What this task involves
Go through the material line by line and copy each one with the word "Paris".

Material provided
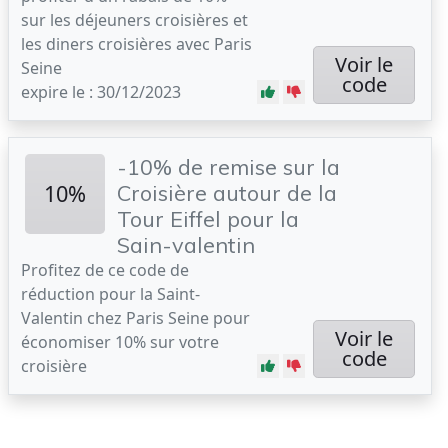
sur les déjeuners croisières et
les diners croisières avec Paris
Voir le
Seine
code
expire le : 30/12/2023
-10% de remise sur la
10%
Croisière autour de la
Tour Eiffel pour la
Sain-valentin
Profitez de ce code de
réduction pour la Saint-
Valentin chez Paris Seine pour
Voir le
économiser 10% sur votre
code
croisière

Problem solution
les diners croisières avec Paris
Valentin chez Paris Seine pour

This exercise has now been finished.